Adaptive Differential Privacy Budgeting Strategy for Optimizing Synthetic Data Generation and Privacy–Utility Trade-offs

Abstract

Training generative models under differential privacy (DP) requires injecting calibrated noise into gradient updates, creating an inherent trade-off between privacy protection and data quality. In standard DP-CTGAN, a single discriminator processes all features under a shared privacy budget, so noise injected to protect sensitive demographic attributes equally degrades the learning signal for non-sensitive features, an architectural limitation, not a mathematical one. We propose the Dual-Path DP-CTGAN, a discriminator architecture that partitions features into sensitive and non-sensitive paths, each governed by its own DP-SGD mechanism and Rényi DP accountant. Gradient isolation confines privacy noise to its respective path, preserving the learning signal for non-sensitive features without relaxing the formal (ε, δ)-DP guarantee.
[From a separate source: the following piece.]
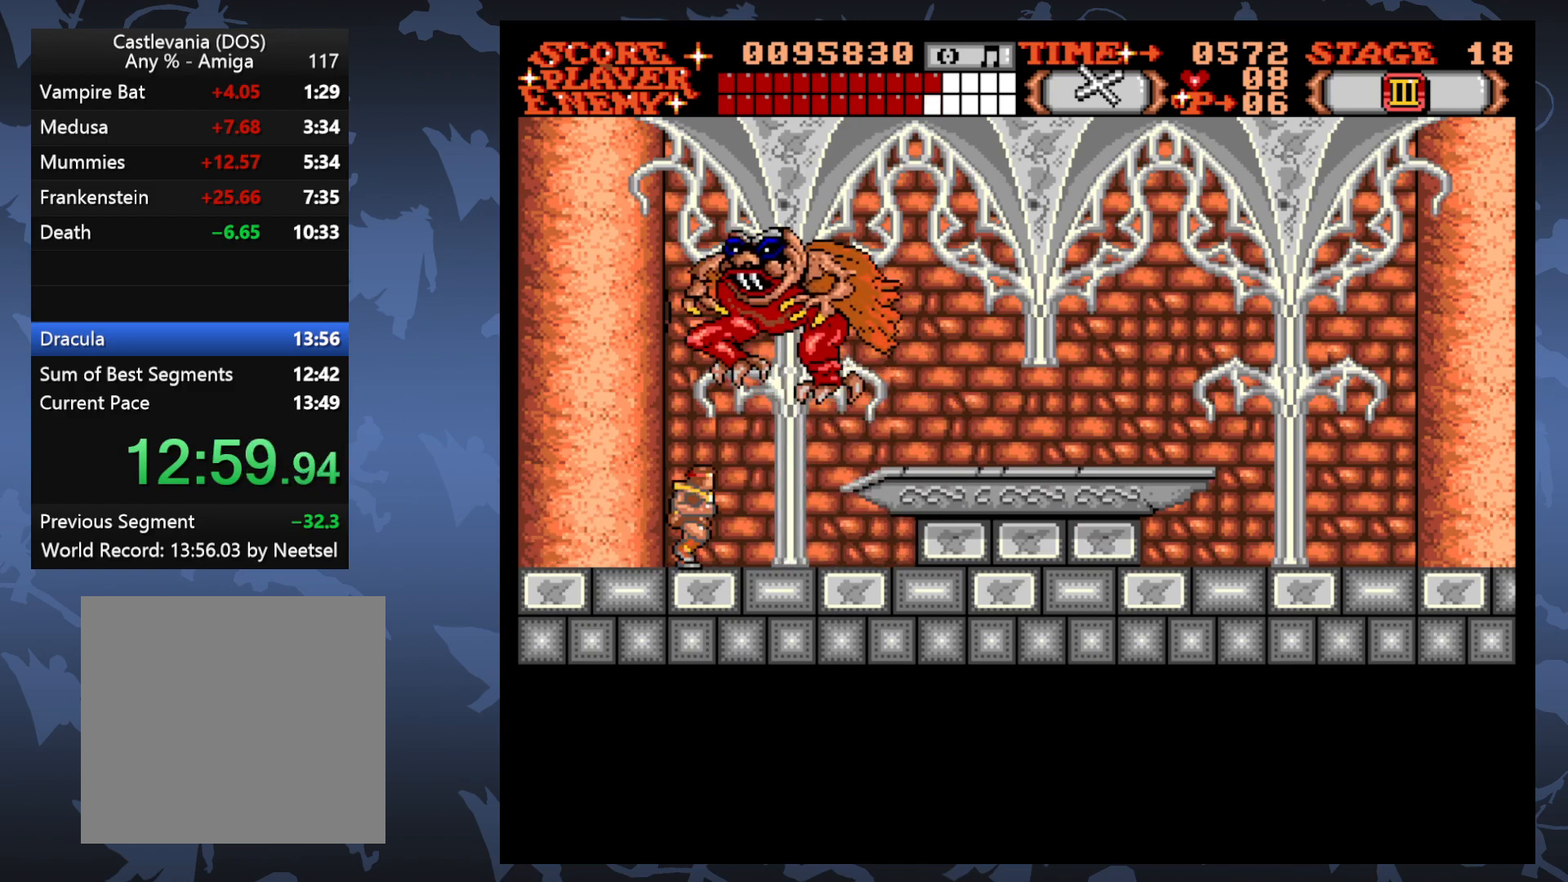
{"buttons": ["DPAD_RIGHT"], "events": []}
By the post-processing theorem, the generator inherits the privacy guarantees of both paths without additional composition. We embed this architecture in a Bayesian multi-objective hyperparameter optimisation pipeline that jointly evaluates utility, distributional fidelity, and empirical privacy risk, using Pareto-dominance selection to surface non-dominated configurations. Experiments on the Adult Census Income benchmark demonstrate that Dual-Path at ε = 1 achieves distributional fidelity below the non-private baseline and reduces the downstream utility gap by 79% relative to single-path DP-CTGAN at the same budget, exceeding single-path performance at ε = 5 while maintaining comparable empirical privacy risk. Per-feature analysis confirms that the fidelity gain concentrates in the feature group freed from cross-path noise contamination, providing direct evidence for the gradient isolation mechanism. These results suggest that discriminator architecture, rather than the noise mechanism itself, is the primary bottleneck limiting utility in standard DP-GAN designs.